● **AIM OF THE TASK**:
Consider the entries given below. Count the lines that include "קברי" and give only the count.

● **AVAILABLE DATA**:
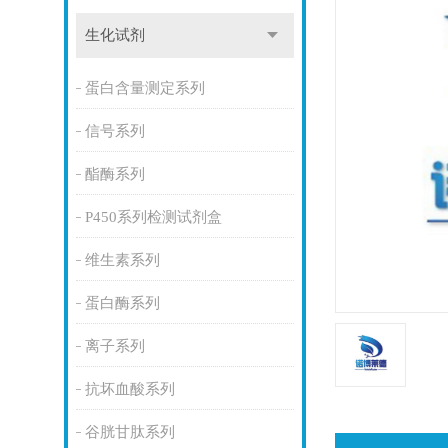
生化试剂
蛋白含量测定系列
信号系列
酯酶系列
P450系列检测试剂盒
维生素系列
蛋白酶系列
离子系列
抗坏血酸系列
谷胱甘肽系列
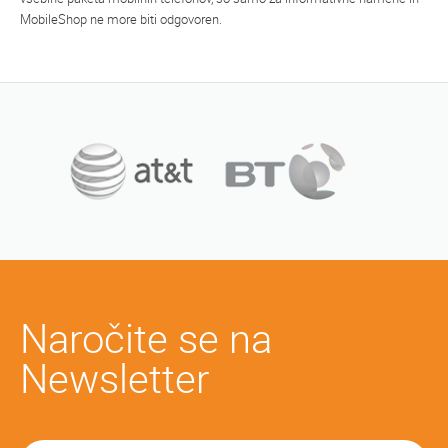
MobileShop ne more biti odgovoren.
Naročite se na
Newsletter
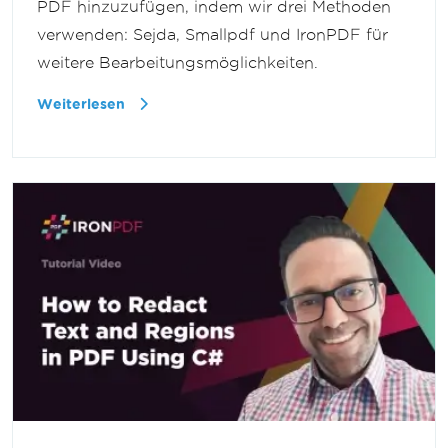
PDF hinzuzufügen, indem wir drei Methoden
verwenden: Sejda, Smallpdf und IronPDF für
weitere Bearbeitungsmöglichkeiten.
Weiterlesen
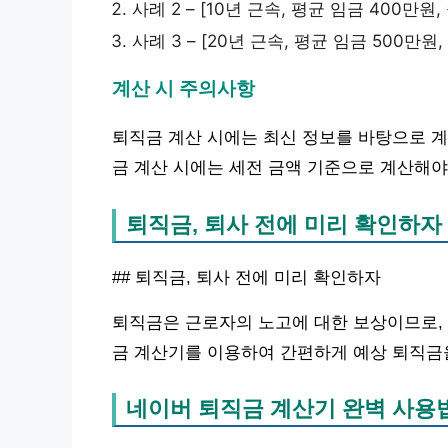
사례 2 – [10년 근속, 평균 임금 400만
사례 3 – [20년 근속, 평균 임금 500만
계산 시 주의사항
퇴직금 계산 시에는 최신 정보를 바탕으로 계
금 계산 시에는 세전 금액 기준으로 계산해야 
퇴직금, 퇴사 전에 미리 확인하자
## 퇴직금, 퇴사 전에 미리 확인하자
퇴직금은 근로자의 노고에 대한 보상이므로, 
금 계산기를 이용하여 간편하게 예상 퇴직금을
네이버 퇴직금 계산기 완벽 사용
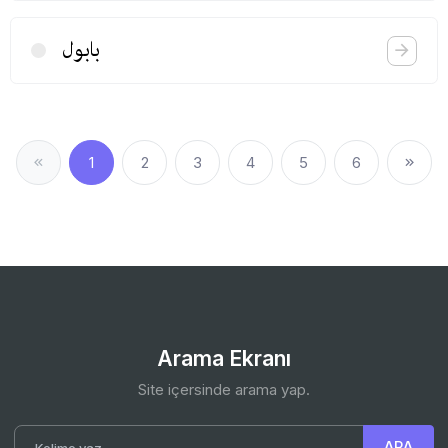
بابول
1
2
3
4
5
6
Arama Ekranı
Site içersinde arama yap.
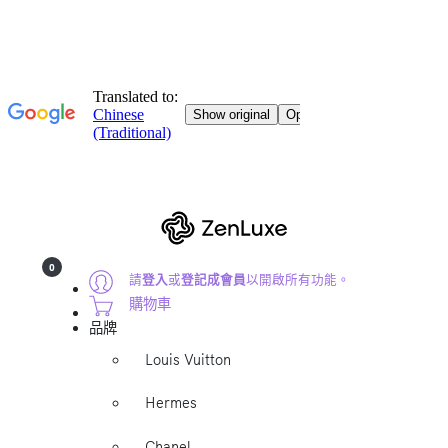
0
請
登入
或
登記成會員
以開啟所有功能。
購物車
品牌
Louis Vuitton
Hermes
Chanel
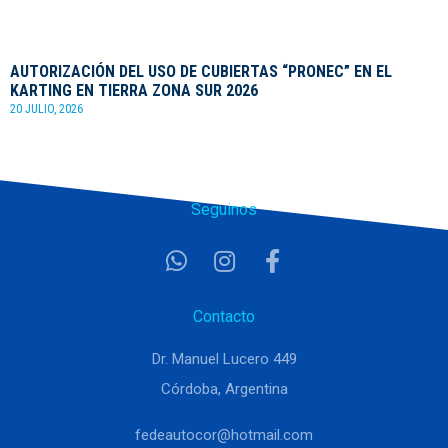
AUTORIZACIÓN DEL USO DE CUBIERTAS “PRONEC” EN EL
KARTING EN TIERRA ZONA SUR 2026
20 JULIO, 2026
Seguinos
Contacto
Dr. Manuel Lucero 449
Córdoba, Argentina
fedeautocor@hotmail.com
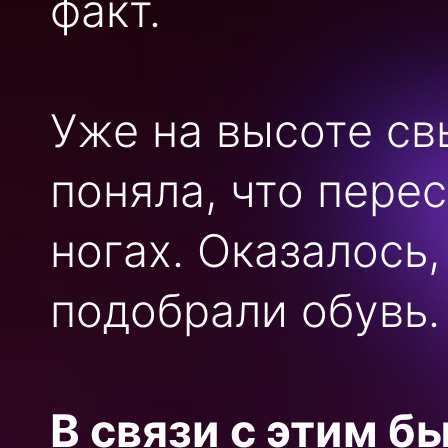
факт.
Уже на высоте с
поняла, что пере
ногах. Оказалось
подобрали обувь.
В связи с этим б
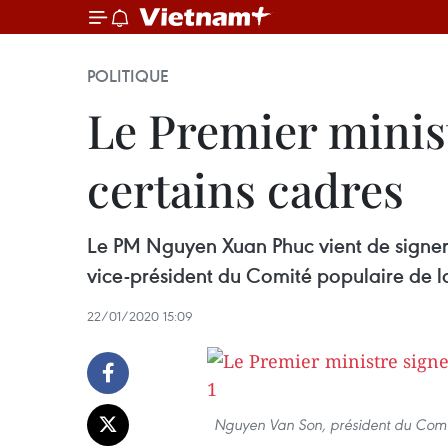
POLITIQUE
Le Premier minist
certains cadres
Le PM Nguyen Xuan Phuc vient de signer d
vice-président du Comité populaire de 
22/01/2020 15:09
Nguyen Van Son, président du Comit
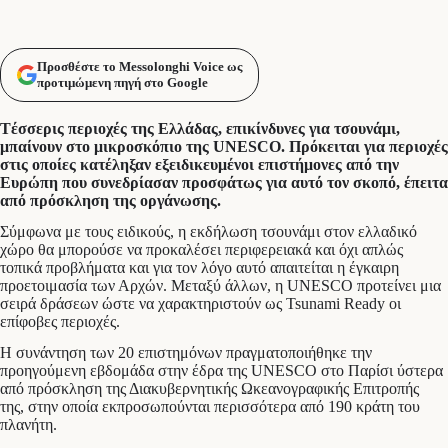
Προσθέστε το Messolonghi Voice ως
προτιμώμενη πηγή στο Google
Tέσσερις περιοχές της Ελλάδας, επικίνδυνες για τσουνάμι,
μπαίνουν στο μικροσκόπιο της UNESCO. Πρόκειται για περιοχές
στις οποίες κατέληξαν εξειδικευμένοι επιστήμονες από την
Ευρώπη που συνεδρίασαν προσφάτως για αυτό τον σκοπό, έπειτα
από πρόσκληση της οργάνωσης.
Σύμφωνα με τους ειδικούς, η εκδήλωση τσουνάμι στον ελλαδικό
χώρο θα μπορούσε να προκαλέσει περιφερειακά και όχι απλώς
τοπικά προβλήματα και για τον λόγο αυτό απαιτείται η έγκαιρη
προετοιμασία των Αρχών. Μεταξύ άλλων, η UNESCO προτείνει μια
σειρά δράσεων ώστε να χαρακτηριστούν ως Tsunami Ready οι
επίφοβες περιοχές.
Η συνάντηση των 20 επιστημόνων πραγματοποιήθηκε την
προηγούμενη εβδομάδα στην έδρα της UNESCO στο Παρίσι ύστερα
από πρόσκληση της Διακυβερνητικής Ωκεανογραφικής Επιτροπής
της, στην οποία εκπροσωπούνται περισσότερα από 190 κράτη του
πλανήτη.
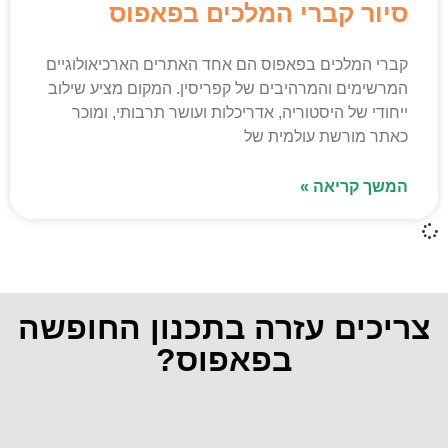
סיור קברי המלכים בפאפוס
קברי המלכים בפאפוס הם אחד האתרים הארכיאולוגיים
המרשימים והמרהיבים של קפריסין. המקום מציע שילוב
ייחודי של היסטוריה, אדריכלות ועושר תרבותי, ומוכר
כאתר מורשת עולמית של
המשך קריאה »
צריכים עזרה בתכנון החופשה
בפאפוס?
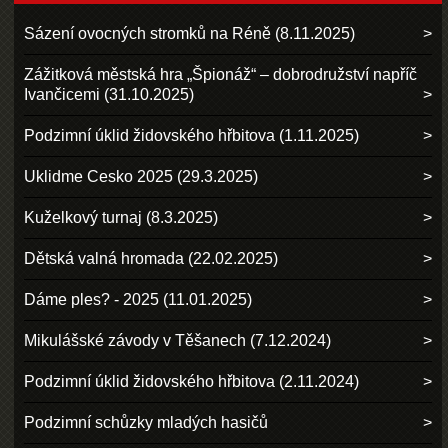
Sázení ovocných stromků na Réně (8.11.2025)
Zážitková městská hra „Špionáž“ – dobrodružství napříč
Ivančicemi (31.10.2025)
Podzimní úklid židovského hřbitova (1.11.2025)
Uklidme Cesko 2025 (29.3.2025)
Kuželkový turnaj (8.3.2025)
Dětská valná hromada (22.02.2025)
Dáme ples? - 2025 (11.01.2025)
Mikulášské závody v Těšanech (7.12.2024)
Podzimní úklid židovského hřbitova (2.11.2024)
Podzimní schůzky mladých hasičů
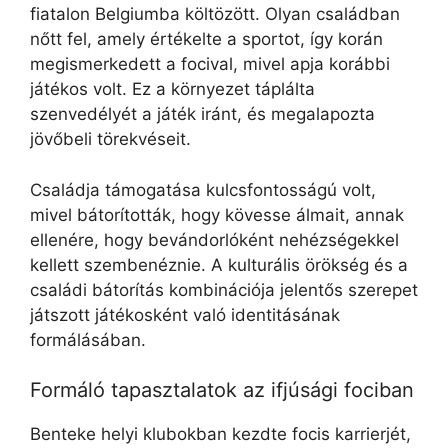
fiatalon Belgiumba költözött. Olyan családban
nőtt fel, amely értékelte a sportot, így korán
megismerkedett a focival, mivel apja korábbi
játékos volt. Ez a környezet táplálta
szenvedélyét a játék iránt, és megalapozta
jövőbeli törekvéseit.
Családja támogatása kulcsfontosságú volt,
mivel bátorították, hogy kövesse álmait, annak
ellenére, hogy bevándorlóként nehézségekkel
kellett szembenéznie. A kulturális örökség és a
családi bátorítás kombinációja jelentős szerepet
játszott játékosként való identitásának
formálásában.
Formáló tapasztalatok az ifjúsági fociban
Benteke helyi klubokban kezdte focis karrierjét,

● **OUTPUT FOR THIS TASK**:
2